# Help our new dog aggressive with our babysitter



## Katduf (Mar 10, 2013)

If it's very out of character for your dog to be acting like this with her, maybe the dog is trying to tell you something. Dogs are so smart, maybe she is trying to warn you about something, just a thought. 


Sent from Petguide.com Free App


----------



## GinnyinPA (Oct 31, 2010)

Is your sitter afraid of the dog? Animals tend to pick up on fear. The more your dog reacts to that fear (by following her around) the more afraid your sitter becomes and the more of a fear scent she emits, which will make your dog more reactive. 

There is also a possibility that your dog has an instinctive distrust the woman that you should pay attention to.


----------



## Megora (Jun 7, 2010)

At the mildest, your dog is probably spooked by this strange lady who may be huge and giving off strong scents. When people are afraid too, they probably smell even stronger to the dogs. When dogs are spooked - they growl or bark at whatever is spooking them. That isn't aggression. 

The other side of things is like the ladies above mentioned, there could be something going on when you aren't around or your dog is picking up on.


----------



## Charliethree (Jul 18, 2010)

Firstly, trust your gut! Your new dog, is still settling in and is finding that this 'stranger' worries her, she may see the sitter as an 'intruder' since she only comes by 'occasionally' (on weekends) and is letting herself in, (sneaking in from the dog's perspective). Your dog is sensing that this behavior is not 'right'.
How does the sitter feel about the dog or dogs in general? The dog will pick up easily on her emotions, she doesn't have to say or do anything to trigger the dog, your dog will sense it, so if she is worried/anxious about the dog, the dog will worry about her.
Don't punish or correct your dog for 'saying' she is not feeling good about this person. The 'growl' is a warning, not 'aggression', stopping the growl and turning off the warning can lead to a dog who does not growl, but bites instead. You also run the risk of your dog associating the punishment with the person who is present when it happens. For example: The sitter enters the home, the dog growls, gets corrected, she may well associate that correction with the sitter's presence reinforcing to her that the sitter is 'bad news'. Not what you want.
If you can arrange it have your sitter come by briefly a few times a week. Meet her at the door with your dog on leash, give the sitter a few treats to offer your dog.
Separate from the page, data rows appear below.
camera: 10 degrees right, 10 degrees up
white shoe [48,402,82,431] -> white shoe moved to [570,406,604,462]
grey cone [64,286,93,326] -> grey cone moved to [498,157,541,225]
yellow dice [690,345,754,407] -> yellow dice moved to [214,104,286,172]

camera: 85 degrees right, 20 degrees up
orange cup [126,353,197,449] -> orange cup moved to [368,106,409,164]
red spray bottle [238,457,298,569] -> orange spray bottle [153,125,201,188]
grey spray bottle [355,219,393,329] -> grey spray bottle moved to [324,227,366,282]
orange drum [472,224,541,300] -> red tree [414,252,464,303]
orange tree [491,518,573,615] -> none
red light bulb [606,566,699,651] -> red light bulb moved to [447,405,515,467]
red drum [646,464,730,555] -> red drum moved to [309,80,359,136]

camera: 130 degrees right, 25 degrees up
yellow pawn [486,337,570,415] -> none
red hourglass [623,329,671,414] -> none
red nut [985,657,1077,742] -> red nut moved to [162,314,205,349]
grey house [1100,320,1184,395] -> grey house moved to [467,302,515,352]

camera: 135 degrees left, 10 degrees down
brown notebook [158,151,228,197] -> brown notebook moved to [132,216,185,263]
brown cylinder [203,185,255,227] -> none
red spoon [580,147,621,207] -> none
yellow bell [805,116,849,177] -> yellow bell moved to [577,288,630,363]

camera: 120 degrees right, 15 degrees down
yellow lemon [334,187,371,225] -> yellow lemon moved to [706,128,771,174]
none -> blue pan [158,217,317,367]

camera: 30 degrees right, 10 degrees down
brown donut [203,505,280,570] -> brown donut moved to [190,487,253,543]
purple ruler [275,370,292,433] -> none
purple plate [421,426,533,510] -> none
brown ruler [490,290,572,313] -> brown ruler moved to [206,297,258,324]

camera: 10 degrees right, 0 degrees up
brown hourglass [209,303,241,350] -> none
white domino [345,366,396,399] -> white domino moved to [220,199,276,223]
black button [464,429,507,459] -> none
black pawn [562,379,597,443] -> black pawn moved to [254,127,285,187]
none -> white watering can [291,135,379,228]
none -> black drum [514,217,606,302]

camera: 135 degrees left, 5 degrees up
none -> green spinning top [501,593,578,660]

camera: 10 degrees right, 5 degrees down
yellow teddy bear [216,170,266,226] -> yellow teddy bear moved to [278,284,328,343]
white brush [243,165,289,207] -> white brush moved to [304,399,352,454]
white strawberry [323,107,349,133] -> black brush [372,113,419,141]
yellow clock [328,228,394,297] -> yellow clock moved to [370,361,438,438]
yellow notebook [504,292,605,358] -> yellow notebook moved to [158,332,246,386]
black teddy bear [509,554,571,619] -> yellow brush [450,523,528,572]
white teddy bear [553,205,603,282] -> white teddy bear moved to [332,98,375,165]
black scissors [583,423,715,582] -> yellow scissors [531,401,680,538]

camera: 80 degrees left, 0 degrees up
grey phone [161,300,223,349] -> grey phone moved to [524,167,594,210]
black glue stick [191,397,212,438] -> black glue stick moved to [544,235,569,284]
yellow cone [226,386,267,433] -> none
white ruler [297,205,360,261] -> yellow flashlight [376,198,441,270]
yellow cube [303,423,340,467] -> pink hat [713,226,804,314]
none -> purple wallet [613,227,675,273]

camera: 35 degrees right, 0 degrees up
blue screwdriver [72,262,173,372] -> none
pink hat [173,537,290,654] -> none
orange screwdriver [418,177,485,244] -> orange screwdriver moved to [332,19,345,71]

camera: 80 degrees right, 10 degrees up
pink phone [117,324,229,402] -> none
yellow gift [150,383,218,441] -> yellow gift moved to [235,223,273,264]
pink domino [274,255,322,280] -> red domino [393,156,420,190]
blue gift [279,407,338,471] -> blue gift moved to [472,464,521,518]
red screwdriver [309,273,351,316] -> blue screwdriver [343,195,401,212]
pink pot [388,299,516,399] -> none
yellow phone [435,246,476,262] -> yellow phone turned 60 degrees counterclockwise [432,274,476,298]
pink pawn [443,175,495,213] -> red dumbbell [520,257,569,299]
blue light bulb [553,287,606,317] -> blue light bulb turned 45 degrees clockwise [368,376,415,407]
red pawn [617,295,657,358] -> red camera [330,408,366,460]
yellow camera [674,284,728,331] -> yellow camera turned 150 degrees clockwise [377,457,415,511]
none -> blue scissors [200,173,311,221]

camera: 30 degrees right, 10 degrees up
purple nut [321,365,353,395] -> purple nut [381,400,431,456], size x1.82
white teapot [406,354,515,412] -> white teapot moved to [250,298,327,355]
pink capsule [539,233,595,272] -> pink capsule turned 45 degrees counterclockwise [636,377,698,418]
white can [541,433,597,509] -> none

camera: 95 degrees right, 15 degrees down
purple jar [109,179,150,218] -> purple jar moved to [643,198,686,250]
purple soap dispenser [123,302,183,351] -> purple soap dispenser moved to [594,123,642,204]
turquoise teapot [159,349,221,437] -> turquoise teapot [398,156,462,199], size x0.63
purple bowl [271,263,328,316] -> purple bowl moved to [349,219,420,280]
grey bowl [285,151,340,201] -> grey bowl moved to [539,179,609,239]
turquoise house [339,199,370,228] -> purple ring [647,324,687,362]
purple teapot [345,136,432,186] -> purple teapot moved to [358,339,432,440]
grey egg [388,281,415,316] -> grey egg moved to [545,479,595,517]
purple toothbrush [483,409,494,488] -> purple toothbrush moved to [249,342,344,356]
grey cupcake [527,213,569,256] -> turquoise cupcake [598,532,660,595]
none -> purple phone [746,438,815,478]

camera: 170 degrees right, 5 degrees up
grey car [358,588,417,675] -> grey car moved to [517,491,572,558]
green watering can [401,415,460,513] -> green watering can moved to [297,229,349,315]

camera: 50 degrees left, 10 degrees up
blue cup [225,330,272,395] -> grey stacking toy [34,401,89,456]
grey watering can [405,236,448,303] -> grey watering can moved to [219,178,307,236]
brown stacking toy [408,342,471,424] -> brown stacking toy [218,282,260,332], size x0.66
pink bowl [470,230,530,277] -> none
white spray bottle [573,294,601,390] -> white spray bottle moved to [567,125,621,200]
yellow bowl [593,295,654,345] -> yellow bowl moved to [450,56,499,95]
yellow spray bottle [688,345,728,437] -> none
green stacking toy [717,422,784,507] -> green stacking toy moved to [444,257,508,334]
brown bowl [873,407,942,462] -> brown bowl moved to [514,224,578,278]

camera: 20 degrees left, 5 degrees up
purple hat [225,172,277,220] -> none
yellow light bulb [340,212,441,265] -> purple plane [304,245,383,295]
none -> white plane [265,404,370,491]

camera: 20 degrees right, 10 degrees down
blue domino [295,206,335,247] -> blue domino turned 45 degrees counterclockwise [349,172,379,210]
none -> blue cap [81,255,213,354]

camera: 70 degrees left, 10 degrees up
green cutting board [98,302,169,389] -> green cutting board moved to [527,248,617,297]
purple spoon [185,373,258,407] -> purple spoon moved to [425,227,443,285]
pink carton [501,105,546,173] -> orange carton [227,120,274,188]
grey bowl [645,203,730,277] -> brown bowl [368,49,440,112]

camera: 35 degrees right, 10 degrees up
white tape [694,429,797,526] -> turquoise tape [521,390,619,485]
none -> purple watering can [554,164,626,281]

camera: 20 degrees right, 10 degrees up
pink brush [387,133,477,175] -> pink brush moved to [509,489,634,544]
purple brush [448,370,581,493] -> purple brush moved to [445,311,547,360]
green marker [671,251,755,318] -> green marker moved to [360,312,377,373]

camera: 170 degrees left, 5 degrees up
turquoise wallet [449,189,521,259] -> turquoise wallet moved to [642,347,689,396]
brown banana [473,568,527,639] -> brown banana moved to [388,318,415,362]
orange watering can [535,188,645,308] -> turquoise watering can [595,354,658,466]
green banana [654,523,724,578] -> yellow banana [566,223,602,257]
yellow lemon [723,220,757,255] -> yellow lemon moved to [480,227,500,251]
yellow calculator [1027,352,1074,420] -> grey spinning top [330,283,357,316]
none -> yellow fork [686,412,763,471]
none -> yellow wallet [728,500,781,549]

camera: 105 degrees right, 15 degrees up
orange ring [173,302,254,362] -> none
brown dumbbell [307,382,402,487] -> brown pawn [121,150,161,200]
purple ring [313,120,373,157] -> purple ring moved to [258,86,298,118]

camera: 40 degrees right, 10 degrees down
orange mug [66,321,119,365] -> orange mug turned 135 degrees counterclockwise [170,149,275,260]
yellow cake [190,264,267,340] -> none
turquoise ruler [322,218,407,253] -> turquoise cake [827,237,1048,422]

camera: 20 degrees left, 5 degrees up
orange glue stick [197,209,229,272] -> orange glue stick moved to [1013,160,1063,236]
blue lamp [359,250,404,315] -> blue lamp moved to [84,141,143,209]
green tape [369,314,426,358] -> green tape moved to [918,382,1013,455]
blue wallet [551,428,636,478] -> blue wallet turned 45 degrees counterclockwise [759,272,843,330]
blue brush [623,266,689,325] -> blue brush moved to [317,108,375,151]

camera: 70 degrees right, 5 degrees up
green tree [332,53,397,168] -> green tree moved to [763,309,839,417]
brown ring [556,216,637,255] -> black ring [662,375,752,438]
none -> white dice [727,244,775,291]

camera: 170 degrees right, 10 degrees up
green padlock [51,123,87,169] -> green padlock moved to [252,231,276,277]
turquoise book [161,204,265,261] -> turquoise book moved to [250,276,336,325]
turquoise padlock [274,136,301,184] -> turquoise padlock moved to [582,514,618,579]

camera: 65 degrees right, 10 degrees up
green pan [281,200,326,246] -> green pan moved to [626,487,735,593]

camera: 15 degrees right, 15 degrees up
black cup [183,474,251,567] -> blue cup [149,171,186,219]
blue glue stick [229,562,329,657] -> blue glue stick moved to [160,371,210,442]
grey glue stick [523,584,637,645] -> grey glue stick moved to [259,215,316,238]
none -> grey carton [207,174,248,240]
Allow your dog the choice to approach the sitter, or not, if she does seem to want to approach, have the sitter hold out an open hand with a few treats in it, ask her to not make eye contact, and turn sideways to the dog. If the dog will not approach, have her drop the treats on the floor near her feet or toss them underhand near your dog. Once your dog is feeling better about the sitter, and is taking treats from her hand, then ask her to accompany you on short walks to help build on that beginnings of trust.
The goal is to build some trust, and a positive association with the sitter - sitter = good things happening. Until your dog is feeling more comfortable with the sitter, and greeting her happily on arrival, suggest asking your sitter to wait for you to let her in. Your dog will take 'cues' from you who is 'safe' and who is not, to a dog, someone entering their home without their owner's permission/presence is suspicious, at least until they become familiar with and trusts them.


----------